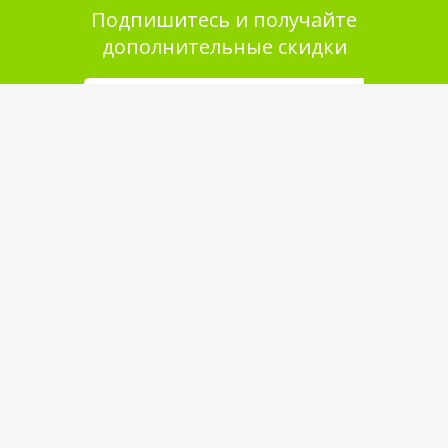
Подпишитесь и получайте
дополнительные скидки
Помощь в покупке
Выбор товара
Как сделать заказ
Оплата
Доставка
Самовывоз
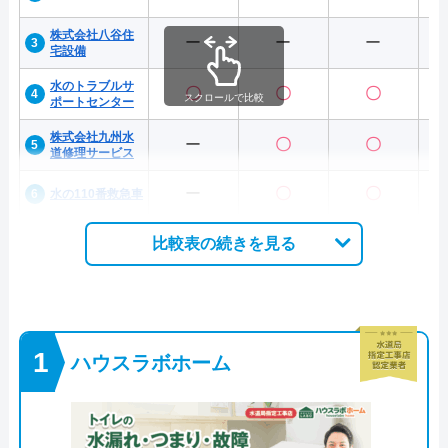
株式会社八谷住
ー
ー
ー
宅設備
水のトラブルサ
〇
〇
〇
スクロールで比較
ポートセンター
株式会社九州水
ー
〇
〇
道修理サービス
ー
〇
〇
水の110番救急車
比較表の続きを見る
ハウスラボホーム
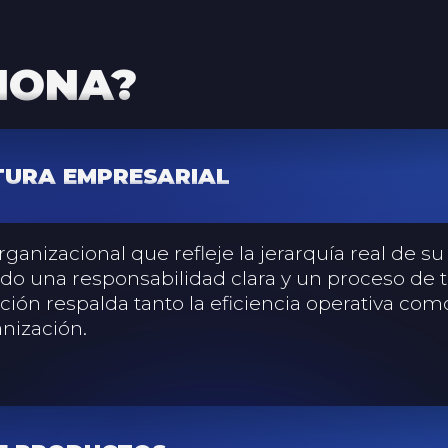
IONA?
TURA EMPRESARIAL
ganizacional que refleje la jerarquía real de su
ndo una responsabilidad clara y un proceso de
ación respalda tanto la eficiencia operativa co
anización.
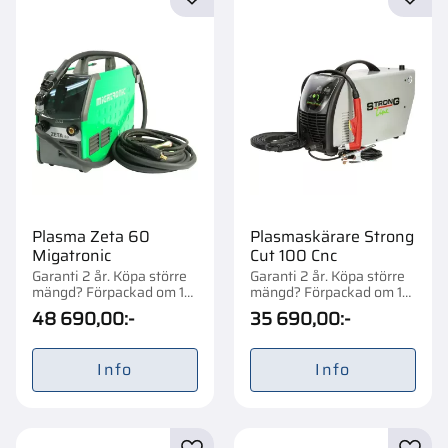
Lägg till i favoriter
Lägg t
Plasma Zeta 60
Plasmaskärare Strong
Migatronic
Cut 100 Cnc
Garanti 2 år. Köpa större
Garanti 2 år. Köpa större
mängd? Förpackad om 1
mängd? Förpackad om 1
st.
st.
48 690,00
:-
35 690,00
:-
Info
Info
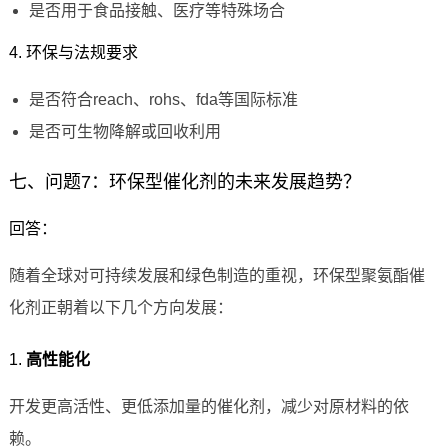
是否用于食品接触、医疗等特殊场合
4. 环保与法规要求
是否符合reach、rohs、fda等国际标准
是否可生物降解或回收利用
七、问题7：环保型催化剂的未来发展趋势？
回答：
随着全球对可持续发展和绿色制造的重视，环保型聚氨酯催
化剂正朝着以下几个方向发展：
1.
高性能化
开发更高活性、更低添加量的催化剂，减少对原材料的依
赖。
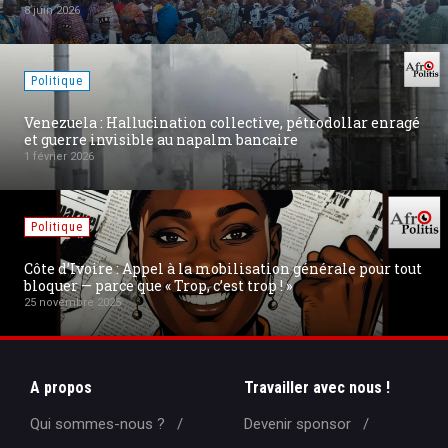
8 juin 2026
Politique
Venezuela : Hallucination collective, pétrodollar enragé
et guerre invisible au napalm bancaire
1 février 2026
Politique
Côte d’Ivoire : Appel à la mobilisation générale pour tout
bloquer — parce que « Trop, c’est trop ! »
25 novembre 2025
A propos
Travailler avec nous !
Qui sommes-nous ?
Devenir sponsor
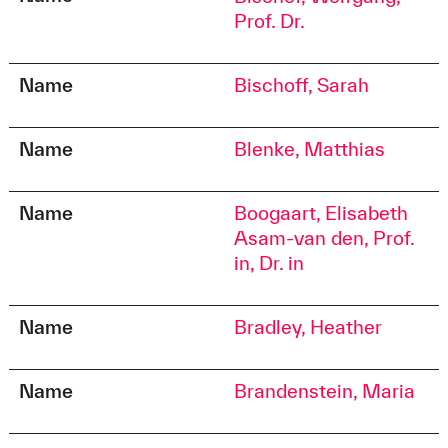
Prof. Dr.
Name
Bischoff, Sarah
Name
Blenke, Matthias
Name
Boogaart, Elisabeth
Asam-van den, Prof.
in, Dr. in
Name
Bradley, Heather
Name
Brandenstein, Maria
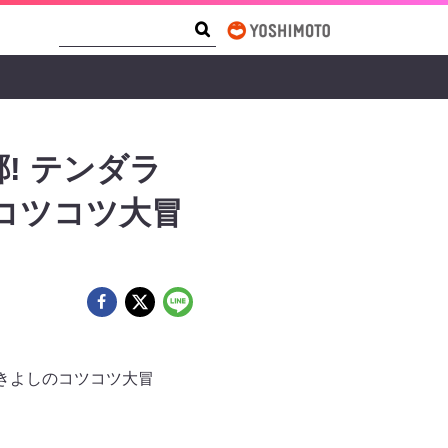
Search Form
Search
! テンダラ
コツコツ大冒
きよしのコツコツ大冒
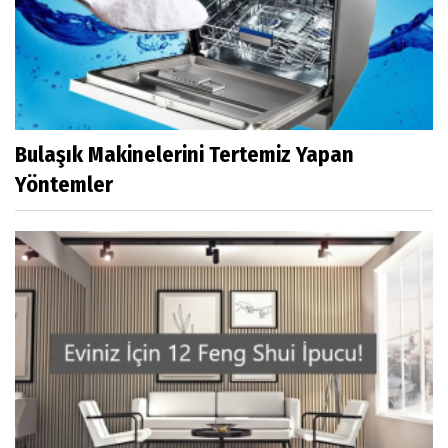
Bulaşık Makinelerini Tertemiz Yapan
Yöntemler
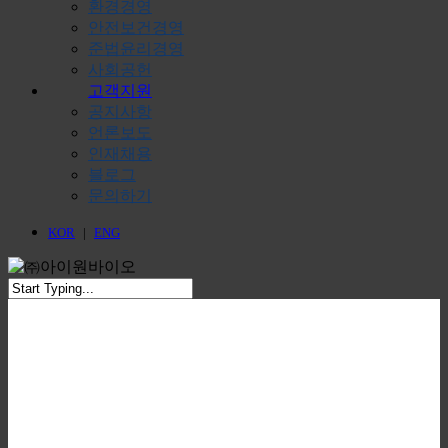
환경경영
안전보건경영
준법윤리경영
사회공헌
고객지원
공지사항
언론보도
인재채용
블로그
문의하기
KOR
|
ENG
Close
Search
주요수익사업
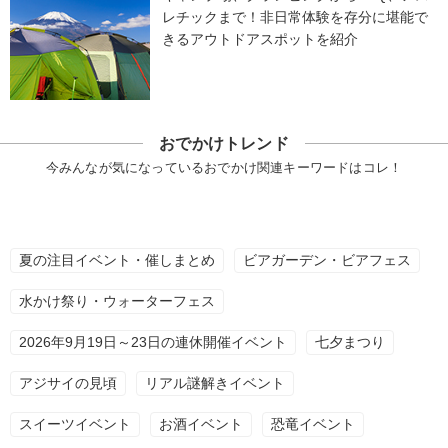
レチックまで！非日常体験を存分に堪能で
きるアウトドアスポットを紹介
おでかけトレンド
今みんなが気になっているおでかけ関連キーワードはコレ！
夏の注目イベント・催しまとめ
ビアガーデン・ビアフェス
水かけ祭り・ウォーターフェス
2026年9月19日～23日の連休開催イベント
七夕まつり
アジサイの見頃
リアル謎解きイベント
スイーツイベント
お酒イベント
恐竜イベント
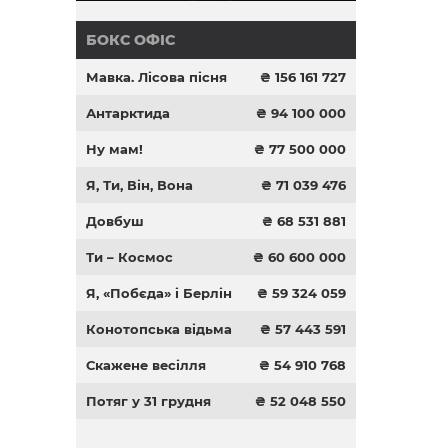
БОКС ОФІС
Мавка. Лісова пісня
₴ 156 161 727
Антарктида
₴ 94 100 000
Ну мам!
₴ 77 500 000
Я, Ти, Він, Вона
₴ 71 039 476
Довбуш
₴ 68 531 881
Ти – Космос
₴ 60 600 000
Я, «Побєда» і Берлін
₴ 59 324 059
Конотопська відьма
₴ 57 443 591
Скажене весілля
₴ 54 910 768
Потяг у 31 грудня
₴ 52 048 550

----

Print every line of the data above verbatim, in the same order, leaving out the pictures.

Exercise answer
Подпишитесь и получайте
дополнительные скидки
Помощь в покупке
Выбор товара
Как сделать заказ
Оплата
Доставка
Самовывоз
株式会社八谷住
ー
ー
ー
宅設備
水のトラブルサ
〇
〇
〇
スクロールで比較
ポートセンター
株式会社九州水
ー
〇
〇
道修理サービス
ー
〇
〇
水の110番救急車
比較表の続きを見る
ハウスラボホーム
IONA?
TURA EMPRESARIAL
ganizacional que refleje la jerarquía real de su
ndo una responsabilidad clara y un proceso de
ación respalda tanto la eficiencia operativa co
anización.
Lägg till i favoriter
Lägg t
Plasma Zeta 60
Plasmaskärare Strong
Migatronic
Cut 100 Cnc
Garanti 2 år. Köpa större
Garanti 2 år. Köpa större
mängd? Förpackad om 1
mängd? Förpackad om 1
st.
st.
48 690,00
:-
35 690,00
:-
Info
Info
是否用于食品接触、医疗等特殊场合
4. 环保与法规要求
是否符合reach、rohs、fda等国际标准
是否可生物降解或回收利用
七、问题7：环保型催化剂的未来发展趋势？
回答：
随着全球对可持续发展和绿色制造的重视，环保型聚氨酯催
化剂正朝着以下几个方向发展：
1.
高性能化
开发更高活性、更低添加量的催化剂，减少对原材料的依
赖。
8 juin 2026
Politique
Venezuela : Hallucination collective, pétrodollar enragé
et guerre invisible au napalm bancaire
1 février 2026
Politique
Côte d’Ivoire : Appel à la mobilisation générale pour tout
bloquer — parce que « Trop, c’est trop ! »
25 novembre 2025
A propos
Travailler avec nous !
Qui sommes-nous ?
Devenir sponsor
Prof. Dr.
Name
Bischoff, Sarah
Name
Blenke, Matthias
Name
Boogaart, Elisabeth
Asam-van den, Prof.
in, Dr. in
Name
Bradley, Heather
Name
Brandenstein, Maria
Search Form
Search
! テンダラ
コツコツ大冒
きよしのコツコツ大冒
Bulaşık Makinelerini Tertemiz Yapan
Yöntemler
환경경영
안전보건경영
준법윤리경영
사회공헌
고객지원
공지사항
언론보도
인재채용
블로그
문의하기
KOR
|
ENG
Close
Search
주요수익사업
レチックまで！非日常体験を存分に堪能で
きるアウトドアスポットを紹介
おでかけトレンド
今みんなが気になっているおでかけ関連キーワードはコレ！
夏の注目イベント・催しまとめ
ビアガーデン・ビアフェス
水かけ祭り・ウォーターフェス
2026年9月19日～23日の連休開催イベント
七夕まつり
アジサイの見頃
リアル謎解きイベント
スイーツイベント
お酒イベント
恐竜イベント
БОКС ОФІС
Мавка. Лісова пісня
₴ 156 161 727
Антарктида
₴ 94 100 000
Ну мам!
₴ 77 500 000
Я, Ти, Він, Вона
₴ 71 039 476
Довбуш
₴ 68 531 881
Ти – Космос
₴ 60 600 000
Я, «Побєда» і Берлін
₴ 59 324 059
Конотопська відьма
₴ 57 443 591
Скажене весілля
₴ 54 910 768
Потяг у 31 грудня
₴ 52 048 550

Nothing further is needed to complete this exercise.